## Work item
Transcribe the records verbatim, images excluded.

## Listed records
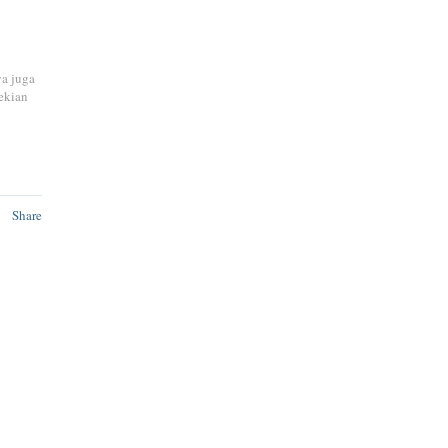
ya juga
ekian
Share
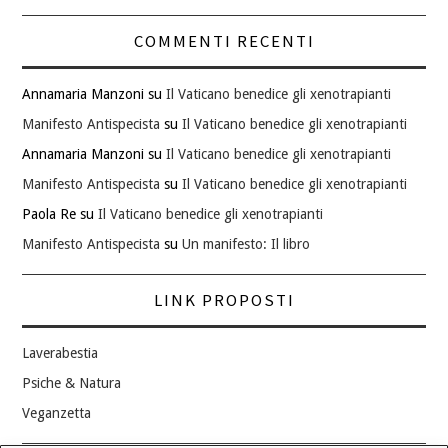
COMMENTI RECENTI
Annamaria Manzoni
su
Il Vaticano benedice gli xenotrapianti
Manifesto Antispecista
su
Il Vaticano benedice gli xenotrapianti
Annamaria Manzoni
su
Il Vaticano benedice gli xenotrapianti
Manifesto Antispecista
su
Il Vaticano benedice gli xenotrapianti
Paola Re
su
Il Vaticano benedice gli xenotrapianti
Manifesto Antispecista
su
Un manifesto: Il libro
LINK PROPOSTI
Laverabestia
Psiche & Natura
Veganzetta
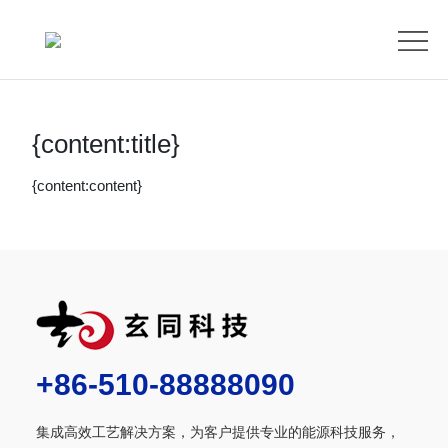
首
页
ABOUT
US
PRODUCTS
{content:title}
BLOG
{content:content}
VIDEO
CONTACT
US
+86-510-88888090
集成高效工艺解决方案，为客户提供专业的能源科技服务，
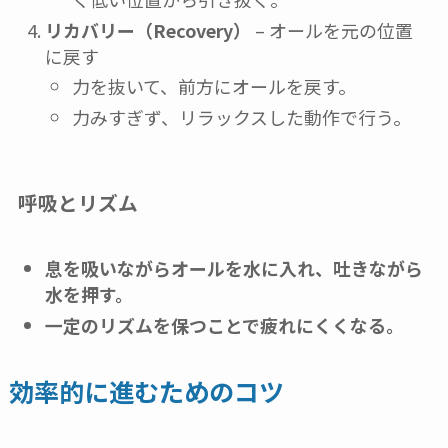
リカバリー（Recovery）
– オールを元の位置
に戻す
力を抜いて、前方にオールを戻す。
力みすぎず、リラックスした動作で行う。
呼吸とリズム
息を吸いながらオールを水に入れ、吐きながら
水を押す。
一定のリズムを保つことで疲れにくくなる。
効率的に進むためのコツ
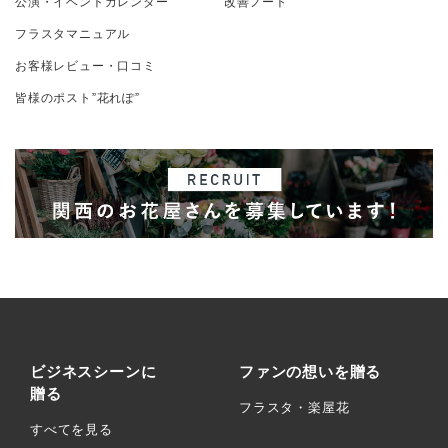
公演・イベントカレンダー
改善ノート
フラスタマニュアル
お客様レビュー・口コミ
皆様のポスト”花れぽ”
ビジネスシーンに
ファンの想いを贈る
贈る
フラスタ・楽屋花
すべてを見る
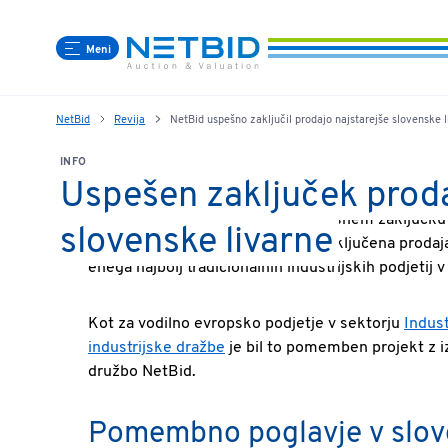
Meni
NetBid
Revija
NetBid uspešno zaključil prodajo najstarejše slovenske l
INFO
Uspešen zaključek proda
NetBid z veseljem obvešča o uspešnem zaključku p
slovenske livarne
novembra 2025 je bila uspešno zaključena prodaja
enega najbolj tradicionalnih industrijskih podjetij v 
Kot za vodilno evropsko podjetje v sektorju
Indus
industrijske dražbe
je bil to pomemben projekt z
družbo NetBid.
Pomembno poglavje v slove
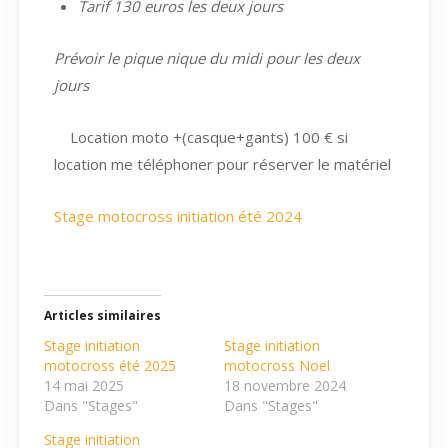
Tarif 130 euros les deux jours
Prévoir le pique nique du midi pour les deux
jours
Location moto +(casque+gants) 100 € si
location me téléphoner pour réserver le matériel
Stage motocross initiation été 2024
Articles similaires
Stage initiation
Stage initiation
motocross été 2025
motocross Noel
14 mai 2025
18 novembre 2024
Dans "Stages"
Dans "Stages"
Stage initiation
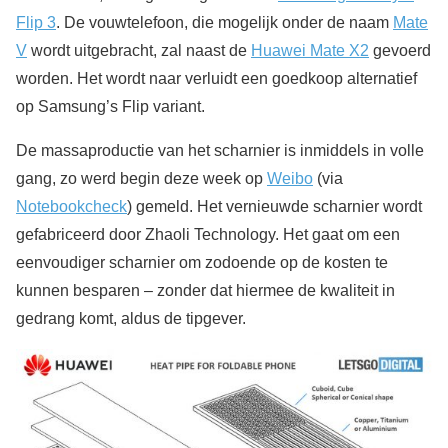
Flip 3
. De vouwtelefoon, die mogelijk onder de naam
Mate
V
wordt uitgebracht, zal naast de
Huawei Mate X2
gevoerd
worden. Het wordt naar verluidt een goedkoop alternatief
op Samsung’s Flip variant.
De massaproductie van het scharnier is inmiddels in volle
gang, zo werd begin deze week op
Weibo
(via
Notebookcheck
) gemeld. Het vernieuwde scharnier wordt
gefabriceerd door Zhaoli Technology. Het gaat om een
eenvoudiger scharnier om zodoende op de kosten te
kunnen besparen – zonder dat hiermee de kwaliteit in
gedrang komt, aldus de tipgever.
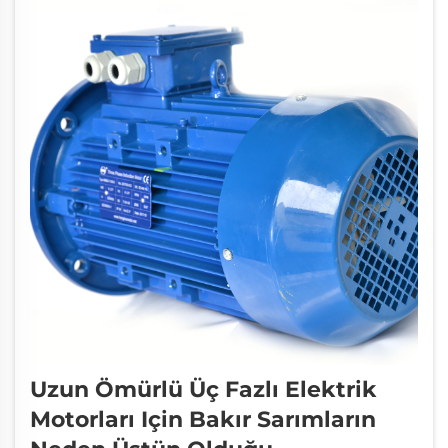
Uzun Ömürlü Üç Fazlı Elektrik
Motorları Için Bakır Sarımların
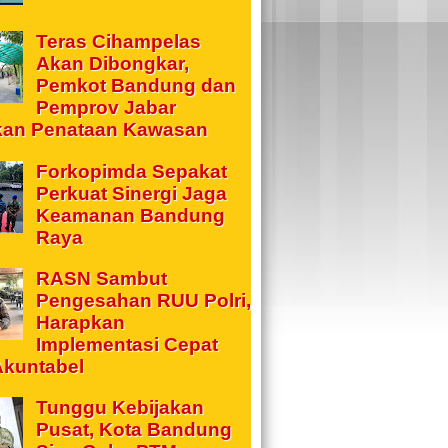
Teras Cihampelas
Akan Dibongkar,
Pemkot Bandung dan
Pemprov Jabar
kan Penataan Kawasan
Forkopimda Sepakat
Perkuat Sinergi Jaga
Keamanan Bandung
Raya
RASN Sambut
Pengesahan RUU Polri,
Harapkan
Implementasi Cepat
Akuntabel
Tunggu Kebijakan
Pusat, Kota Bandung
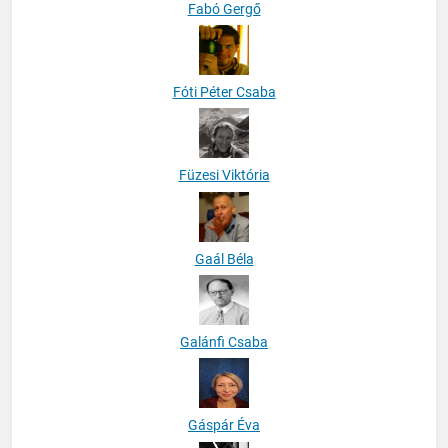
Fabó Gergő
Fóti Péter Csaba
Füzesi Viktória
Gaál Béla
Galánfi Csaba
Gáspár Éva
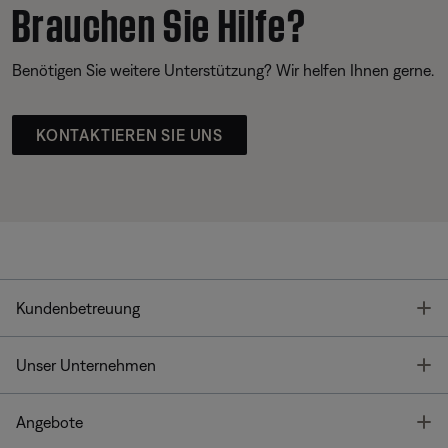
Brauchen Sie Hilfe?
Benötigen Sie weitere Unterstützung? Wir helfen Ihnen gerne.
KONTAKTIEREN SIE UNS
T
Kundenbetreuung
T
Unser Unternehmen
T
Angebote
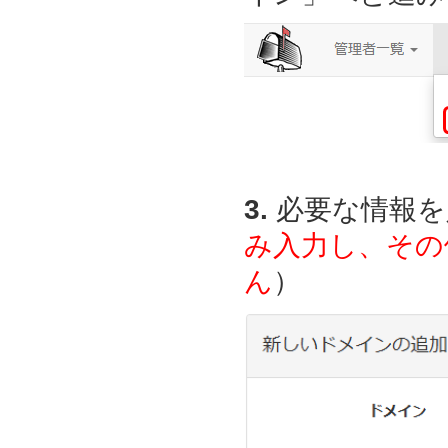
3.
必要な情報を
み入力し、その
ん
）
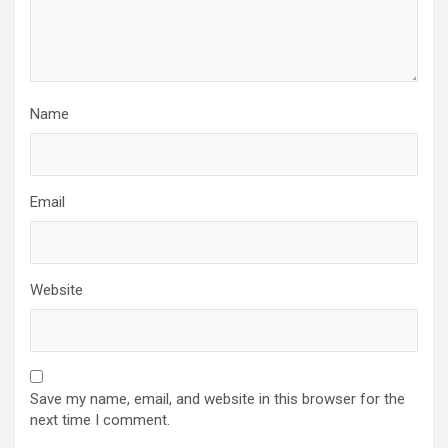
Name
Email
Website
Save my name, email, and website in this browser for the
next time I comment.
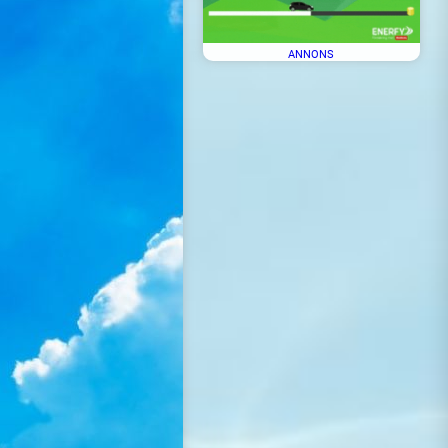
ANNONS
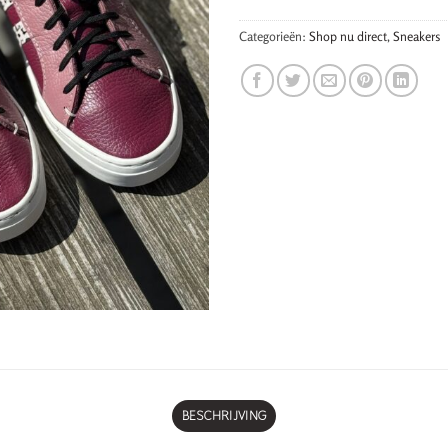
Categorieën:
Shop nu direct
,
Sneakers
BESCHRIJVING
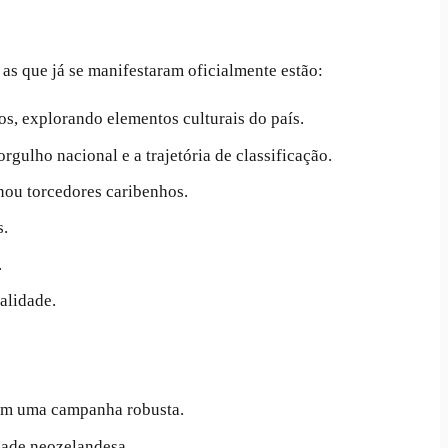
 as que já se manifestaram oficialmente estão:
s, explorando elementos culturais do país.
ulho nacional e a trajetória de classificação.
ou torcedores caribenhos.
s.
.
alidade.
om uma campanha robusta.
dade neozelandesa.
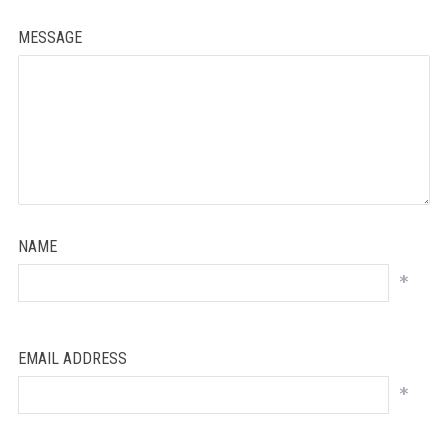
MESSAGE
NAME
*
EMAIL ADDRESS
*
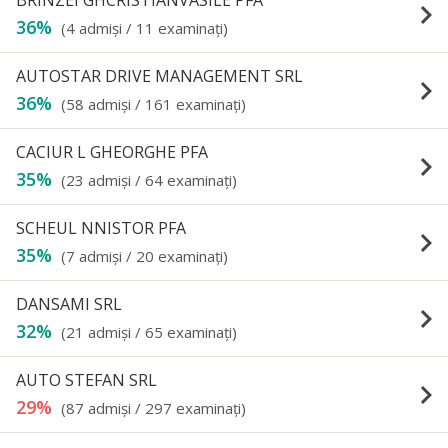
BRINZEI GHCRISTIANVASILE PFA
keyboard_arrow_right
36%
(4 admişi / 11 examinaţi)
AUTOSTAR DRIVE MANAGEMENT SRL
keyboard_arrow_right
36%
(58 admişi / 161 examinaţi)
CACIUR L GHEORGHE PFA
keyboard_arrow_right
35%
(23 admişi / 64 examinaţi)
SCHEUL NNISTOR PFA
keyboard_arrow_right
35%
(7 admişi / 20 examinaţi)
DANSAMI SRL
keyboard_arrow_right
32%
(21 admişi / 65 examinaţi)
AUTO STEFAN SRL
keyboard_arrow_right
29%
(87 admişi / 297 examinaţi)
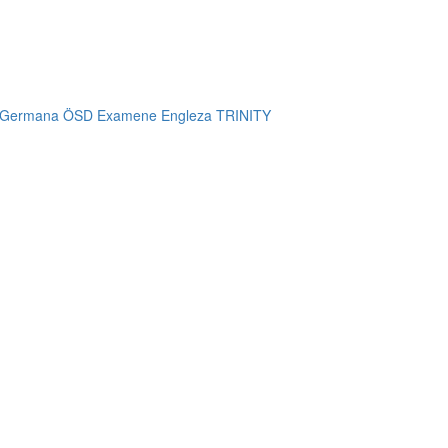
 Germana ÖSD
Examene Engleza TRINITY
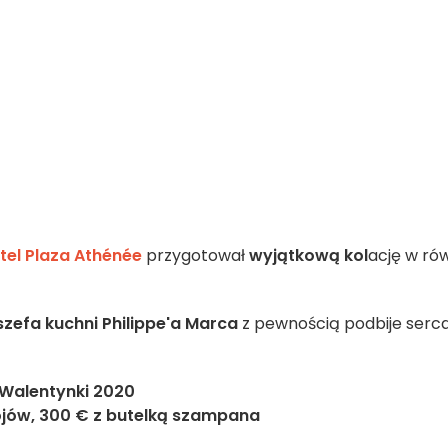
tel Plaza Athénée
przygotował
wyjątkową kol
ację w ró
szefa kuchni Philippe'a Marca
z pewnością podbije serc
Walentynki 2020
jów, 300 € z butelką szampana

## Solution
ya juga
ekian
Share
COMMENTI RECENTI
Annamaria Manzoni
su
Il Vaticano benedice gli xenotrapianti
Manifesto Antispecista
su
Il Vaticano benedice gli xenotrapianti
Annamaria Manzoni
su
Il Vaticano benedice gli xenotrapianti
Manifesto Antispecista
su
Il Vaticano benedice gli xenotrapianti
Paola Re
su
Il Vaticano benedice gli xenotrapianti
Manifesto Antispecista
su
Un manifesto: Il libro
LINK PROPOSTI
Laverabestia
Psiche & Natura
Veganzetta
首
页
ABOUT
US
PRODUCTS
{content:title}
BLOG
{content:content}
VIDEO
CONTACT
US
+86-510-88888090
集成高效工艺解决方案，为客户提供专业的能源科技服务，
リカバリー（Recovery）
– オールを元の位置
に戻す
力を抜いて、前方にオールを戻す。
力みすぎず、リラックスした動作で行う。
呼吸とリズム
息を吸いながらオールを水に入れ、吐きながら
水を押す。
一定のリズムを保つことで疲れにくくなる。
効率的に進むためのコツ
公演・イベントカレンダー
改善ノート
フラスタマニュアル
お客様レビュー・口コミ
皆様のポスト”花れぽ”
ビジネスシーンに
ファンの想いを贈る
贈る
フラスタ・楽屋花
すべてを見る
Meni
NetBid
Revija
NetBid uspešno zaključil prodajo najstarejše slovenske l
INFO
Uspešen zaključek proda
NetBid z veseljem obvešča o uspešnem zaključku p
slovenske livarne
novembra 2025 je bila uspešno zaključena prodaja
enega najbolj tradicionalnih industrijskih podjetij v 
Kot za vodilno evropsko podjetje v sektorju
Indus
industrijske dražbe
je bil to pomemben projekt z
družbo NetBid.
Pomembno poglavje v slove
Tarif 130 euros les deux jours
Prévoir le pique nique du midi pour les deux
jours
Location moto +(casque+gants) 100 € si
location me téléphoner pour réserver le matériel
Stage motocross initiation été 2024
Articles similaires
Stage initiation
Stage initiation
motocross été 2025
motocross Noel
14 mai 2025
18 novembre 2024
Dans "Stages"
Dans "Stages"
Stage initiation
Flip 3
. De vouwtelefoon, die mogelijk onder de naam
Mate
V
wordt uitgebracht, zal naast de
Huawei Mate X2
gevoerd
worden. Het wordt naar verluidt een goedkoop alternatief
op Samsung’s Flip variant.
De massaproductie van het scharnier is inmiddels in volle
gang, zo werd begin deze week op
Weibo
(via
Notebookcheck
) gemeld. Het vernieuwde scharnier wordt
gefabriceerd door Zhaoli Technology. Het gaat om een
eenvoudiger scharnier om zodoende op de kosten te
kunnen besparen – zonder dat hiermee de kwaliteit in
gedrang komt, aldus de tipgever.
Uzun Ömürlü Üç Fazlı Elektrik
Motorları Için Bakır Sarımların
Teras Cihampelas
Akan Dibongkar,
Pemkot Bandung dan
Pemprov Jabar
kan Penataan Kawasan
Forkopimda Sepakat
Perkuat Sinergi Jaga
Keamanan Bandung
Raya
RASN Sambut
Pengesahan RUU Polri,
Harapkan
Implementasi Cepat
Akuntabel
Tunggu Kebijakan
Pusat, Kota Bandung
Fabó Gergő
Fóti Péter Csaba
Füzesi Viktória
Gaál Béla
Galánfi Csaba
Gáspár Éva
Brauchen Sie Hilfe?
Benötigen Sie weitere Unterstützung? Wir helfen Ihnen gerne.
KONTAKTIEREN SIE UNS
T
Kundenbetreuung
T
Unser Unternehmen
T
Angebote
3.
必要な情報を
み入力し、その
ん
）
Name
Email
Website
Save my name, email, and website in this browser for the
next time I comment.
ANNONS
Categorieën:
Shop nu direct
,
Sneakers
BESCHRIJVING
 as que já se manifestaram oficialmente estão:
s, explorando elementos culturais do país.
ulho nacional e a trajetória de classificação.
ou torcedores caribenhos.
s.
.
alidade.
om uma campanha robusta.
dade neozelandesa.
MESSAGE
NAME
*
EMAIL ADDRESS
*
BRINZEI GHCRISTIANVASILE PFA
keyboard_arrow_right
36%
(4 admişi / 11 examinaţi)
AUTOSTAR DRIVE MANAGEMENT SRL
keyboard_arrow_right
36%
(58 admişi / 161 examinaţi)
CACIUR L GHEORGHE PFA
keyboard_arrow_right
35%
(23 admişi / 64 examinaţi)
SCHEUL NNISTOR PFA
keyboard_arrow_right
35%
(7 admişi / 20 examinaţi)
DANSAMI SRL
keyboard_arrow_right
32%
(21 admişi / 65 examinaţi)
AUTO STEFAN SRL
keyboard_arrow_right
29%
(87 admişi / 297 examinaţi)
 Germana ÖSD
Examene Engleza TRINITY
tel Plaza Athénée
przygotował
wyjątkową kol
ację w ró
szefa kuchni Philippe'a Marca
z pewnością podbije serc
Walentynki 2020
jów, 300 € z butelką szampana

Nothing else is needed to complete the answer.